C'est une femme aussi qui a remporté la palme offerte par l'Académie Française au meilleur poème sur le monument dont nous venons d'esquisser l'histoire. Cette muse charmante, il faut le dire, n'a chanté ni le monument, ni la statue, comme semblait le demander le programme; elle a fait mieux, elle a chanté Molière; elle a dit en vers harmonieux, dans un rhythme varié et puissant, les illusions, les souffrances, les talents de ce rare génie; la passion cruelle qui fit le tourment de sa vie et le charme de ses beaux ouvrages; en un mot, elle a compris le poète, elle a peint son âme, elle nous a donné l'homme tout entier.
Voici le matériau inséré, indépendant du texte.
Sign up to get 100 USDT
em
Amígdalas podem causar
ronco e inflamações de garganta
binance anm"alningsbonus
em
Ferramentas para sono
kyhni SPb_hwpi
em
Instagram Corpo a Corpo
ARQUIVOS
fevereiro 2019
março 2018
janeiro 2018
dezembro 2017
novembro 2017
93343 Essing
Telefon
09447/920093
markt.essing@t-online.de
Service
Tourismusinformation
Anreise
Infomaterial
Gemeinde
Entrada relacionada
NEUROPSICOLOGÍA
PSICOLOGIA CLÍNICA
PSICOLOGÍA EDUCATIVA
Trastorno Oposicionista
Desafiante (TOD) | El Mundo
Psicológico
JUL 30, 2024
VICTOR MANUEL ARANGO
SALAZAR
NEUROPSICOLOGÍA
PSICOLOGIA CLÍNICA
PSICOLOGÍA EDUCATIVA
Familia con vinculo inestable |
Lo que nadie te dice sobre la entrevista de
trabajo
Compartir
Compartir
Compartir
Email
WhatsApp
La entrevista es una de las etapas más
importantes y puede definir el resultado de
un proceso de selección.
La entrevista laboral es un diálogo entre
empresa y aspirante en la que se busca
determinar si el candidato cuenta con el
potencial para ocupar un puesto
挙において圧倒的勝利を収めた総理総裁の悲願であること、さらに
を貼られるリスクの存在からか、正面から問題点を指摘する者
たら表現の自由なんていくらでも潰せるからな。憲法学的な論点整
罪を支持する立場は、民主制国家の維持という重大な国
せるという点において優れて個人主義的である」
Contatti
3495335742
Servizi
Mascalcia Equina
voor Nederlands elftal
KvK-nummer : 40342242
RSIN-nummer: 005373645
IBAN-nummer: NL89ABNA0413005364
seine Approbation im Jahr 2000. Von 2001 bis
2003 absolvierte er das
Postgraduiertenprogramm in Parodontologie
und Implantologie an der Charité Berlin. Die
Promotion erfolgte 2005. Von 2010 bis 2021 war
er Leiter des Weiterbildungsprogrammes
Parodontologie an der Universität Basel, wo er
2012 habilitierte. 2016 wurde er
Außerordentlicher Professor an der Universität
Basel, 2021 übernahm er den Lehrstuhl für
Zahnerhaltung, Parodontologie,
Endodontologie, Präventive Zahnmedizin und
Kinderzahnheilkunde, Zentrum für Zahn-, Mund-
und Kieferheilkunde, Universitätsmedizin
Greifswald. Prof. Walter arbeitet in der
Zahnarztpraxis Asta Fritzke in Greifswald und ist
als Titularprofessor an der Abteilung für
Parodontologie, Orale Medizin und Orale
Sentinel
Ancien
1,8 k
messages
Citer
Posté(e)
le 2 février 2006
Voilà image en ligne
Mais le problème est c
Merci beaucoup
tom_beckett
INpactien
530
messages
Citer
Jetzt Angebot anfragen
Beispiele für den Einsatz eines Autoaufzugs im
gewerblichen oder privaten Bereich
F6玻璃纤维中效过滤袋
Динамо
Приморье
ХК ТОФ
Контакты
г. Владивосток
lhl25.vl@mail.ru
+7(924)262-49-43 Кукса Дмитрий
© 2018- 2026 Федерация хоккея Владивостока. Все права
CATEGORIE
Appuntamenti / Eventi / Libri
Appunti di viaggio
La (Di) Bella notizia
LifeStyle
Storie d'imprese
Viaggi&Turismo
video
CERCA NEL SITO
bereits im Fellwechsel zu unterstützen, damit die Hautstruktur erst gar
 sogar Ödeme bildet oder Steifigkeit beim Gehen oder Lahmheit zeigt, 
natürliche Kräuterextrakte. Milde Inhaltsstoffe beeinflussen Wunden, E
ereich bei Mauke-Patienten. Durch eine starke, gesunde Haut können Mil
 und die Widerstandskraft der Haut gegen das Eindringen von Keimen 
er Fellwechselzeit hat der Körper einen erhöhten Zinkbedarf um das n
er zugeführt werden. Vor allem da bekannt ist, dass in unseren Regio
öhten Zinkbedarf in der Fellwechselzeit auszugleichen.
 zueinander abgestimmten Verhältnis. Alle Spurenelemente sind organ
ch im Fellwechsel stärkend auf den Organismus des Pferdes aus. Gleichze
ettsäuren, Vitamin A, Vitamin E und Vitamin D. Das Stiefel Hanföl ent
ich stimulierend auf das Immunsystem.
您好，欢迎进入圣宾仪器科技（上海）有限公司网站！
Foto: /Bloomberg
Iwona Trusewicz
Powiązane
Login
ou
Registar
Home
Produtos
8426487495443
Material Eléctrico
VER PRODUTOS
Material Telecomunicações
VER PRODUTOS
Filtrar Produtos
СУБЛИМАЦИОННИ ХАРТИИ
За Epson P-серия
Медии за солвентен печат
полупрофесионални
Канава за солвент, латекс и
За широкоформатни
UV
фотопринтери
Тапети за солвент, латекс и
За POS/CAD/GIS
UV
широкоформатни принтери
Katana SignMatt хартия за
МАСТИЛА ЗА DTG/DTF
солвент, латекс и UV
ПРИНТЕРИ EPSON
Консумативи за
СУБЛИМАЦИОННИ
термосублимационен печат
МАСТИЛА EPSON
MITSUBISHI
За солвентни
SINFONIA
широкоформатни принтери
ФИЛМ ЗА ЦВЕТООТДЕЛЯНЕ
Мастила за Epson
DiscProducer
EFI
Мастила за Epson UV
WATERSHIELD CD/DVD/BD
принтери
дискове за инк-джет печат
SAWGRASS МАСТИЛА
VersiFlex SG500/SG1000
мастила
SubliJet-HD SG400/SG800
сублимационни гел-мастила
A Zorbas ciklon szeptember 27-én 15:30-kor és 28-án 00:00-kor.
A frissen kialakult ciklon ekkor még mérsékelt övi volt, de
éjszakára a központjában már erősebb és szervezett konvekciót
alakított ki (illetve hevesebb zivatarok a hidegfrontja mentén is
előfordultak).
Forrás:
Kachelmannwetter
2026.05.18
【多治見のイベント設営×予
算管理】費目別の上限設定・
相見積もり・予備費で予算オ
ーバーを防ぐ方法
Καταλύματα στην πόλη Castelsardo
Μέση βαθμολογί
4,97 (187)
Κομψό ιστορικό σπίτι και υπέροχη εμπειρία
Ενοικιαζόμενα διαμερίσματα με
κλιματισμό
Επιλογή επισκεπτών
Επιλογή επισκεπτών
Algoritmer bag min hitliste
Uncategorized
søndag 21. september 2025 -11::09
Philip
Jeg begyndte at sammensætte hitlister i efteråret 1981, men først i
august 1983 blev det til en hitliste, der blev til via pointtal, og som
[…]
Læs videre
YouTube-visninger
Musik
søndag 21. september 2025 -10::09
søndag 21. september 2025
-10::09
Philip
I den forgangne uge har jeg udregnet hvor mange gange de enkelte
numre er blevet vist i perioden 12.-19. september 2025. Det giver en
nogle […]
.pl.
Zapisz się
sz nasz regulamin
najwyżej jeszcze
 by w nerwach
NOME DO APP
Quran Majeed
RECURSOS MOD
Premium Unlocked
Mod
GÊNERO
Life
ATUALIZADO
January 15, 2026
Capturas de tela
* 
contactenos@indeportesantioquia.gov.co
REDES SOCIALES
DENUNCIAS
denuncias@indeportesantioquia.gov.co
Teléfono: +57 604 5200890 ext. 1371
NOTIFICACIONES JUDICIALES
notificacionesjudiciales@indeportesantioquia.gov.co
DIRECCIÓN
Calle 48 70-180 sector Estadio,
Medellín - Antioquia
Après cette belle poésie, restait encore à faire l'histoire du monument, à justifier le programme académique. L'aimable lauréat nous a appelé à cette oeuvre, péristyle modeste qu'elle veut bien placer à la tête de son ouvrage, et que les lecteurs avides de beaux vers ne sauraient traverser trop rapidement.
L. Aimé Martin.

Le Monument de Molière.

POÈME COURONNÉ PAR L'ACADÉMIE FRANÇAISE.

Molière.... C'est mon homme.
(La Fontaine, Lettre à M. de Maucroix.)

I.

Aux dernières lueurs d'un jour froid qui pâlit(2),

Deux soeurs de charité se penchaient près d'un lit.